Садко открыл глаза, точнее — попытался это сделать. Получалось с трудом: правый приоткрылся чуть-чуть, левый — вообще нисколько. Сразу же навалилась чудовищная головная боль, отозвавшаяся по всему телу. Во рту настолько пересохло, что язык казался сморщенным и отвратительно шершавым.
— Дайте ему пить! — снова тот же голос, который для лива, к его удивлению, связывался со вполне определенным человеком. Эст, тот, что меломан, тот, что с русами!
Садко глотнул из поднесенной к самим губам чаши со сладеньким, отдающим брусникой, настоем. И сразу же скривился — челюсть тоже болела. А есть вообще в его организме что-то, что не болит? Через несколько мгновений понял: пожалуй, нет.
— А ты в самом деле — музыкант? — другой голос, предводителя русов.
— Кар, — ответил лив.
— По совместительству, — перевел эст.
— Да, парень, — снова рус. — С деньгами, вероятно, мы погорячились. Это мы тебе должны заплатить.
— Кря, — с трудом разлепил опухшие губы Садко.
— За показ денег не берут, — объяснил смысл эст.

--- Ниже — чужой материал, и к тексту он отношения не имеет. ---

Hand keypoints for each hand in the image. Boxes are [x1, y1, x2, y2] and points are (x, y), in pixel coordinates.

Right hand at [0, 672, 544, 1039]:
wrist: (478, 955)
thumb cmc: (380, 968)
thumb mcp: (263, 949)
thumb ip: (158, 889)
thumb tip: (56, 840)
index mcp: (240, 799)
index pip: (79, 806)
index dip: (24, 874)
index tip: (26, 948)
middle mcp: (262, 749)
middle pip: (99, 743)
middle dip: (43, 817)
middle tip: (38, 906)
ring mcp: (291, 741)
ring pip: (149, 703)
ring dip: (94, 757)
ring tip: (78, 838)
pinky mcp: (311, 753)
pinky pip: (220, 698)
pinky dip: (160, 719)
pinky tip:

— Договорились, — сразу же согласился главарь. — Держался ты отменно. Язык жестов в твоем исполнении красноречив, больше некуда.
— Аолумб, — хныкнул музыкант.
— Спрашивает: я поправлюсь?
— А куда тебе деться? Кости целы — мясо нарастет. Губы разбиты, но зубы — в порядке, нос расквашен, оба глаза подбиты, уши заплыли пельменями, ушиб грудной клетки, вывих левой ступни, растяжение мышц обеих рук, многочисленные синяки мягких тканей, сотрясение головы — ничего криминального, заживет, как на собаке.
Садко застонал.
— На какой собаке? — поинтересовался эст, видимо, уже от себя.
Но лив не разделял его интерес, выдавив из себя странное заклинание:
— Абырвалг.
— Все! — сказал, как отрезал рус. — Ему нужен покой, бульон, желательно из ценных пород рыбы, очень сладкое питие и много времени сна. Тело вылечится, вот с душой сложнее. Чужая душа — потемки.
Садку тут же поднесли жидкий супчик, в котором самой ценной промысловой рыбой был петух, а неценной — курица. Потом — все тот же морс. И пришел сон. И ушел сон. Снова бульон, на этот раз, действительно, рыбный. Много морса и опять сон. Если бы не мочевой пузырь, то можно было не так болезненно относиться к действительности. Но пришлось встать, кряхтя и охая. Каждый шаг отзывался страданием, которое только усугублялось страхом дальней дороги до ближайшего туалета типа сортир. Но народ в команде оказался мягкосердечным, направил помыслы своего вожака в туалет типа гальюн, что позволило ему сохранить достоинство.
Народ понимал, что богатый гость новгородский купец совершил что-то выдающееся, сродни с подвигом, но толком, конечно, ничего не знал. А русы во главе со своим предводителем смотрели на него (на народ этот) сквозь пальцы, как до того смотрели на противостояние Садка с «бабой» и кем-то еще, не вполне видимым. Эст объявил с оттенком торжественности, что теперь любой из экипажа новгородцев может лакать glögi[146] бесплатно в любом питейном заведении острова. Один стакан.
Народ затаил дыхание, оценив всю мощь великодушия: не иначе Садко свершил великое деяние, раз пойло — нахаляву.
— А второй стакан? — спросил самый смелый.
— В полцены, — сказал, как отрезал, эст.
Новгородцы разом выдохнули — вот это щедрость! Про третий и последующие по счету глинтвейны никто не поинтересовался. Цена на glögi в местных питейных заведениях сразу же выросла в два, а то и два с половиной раза.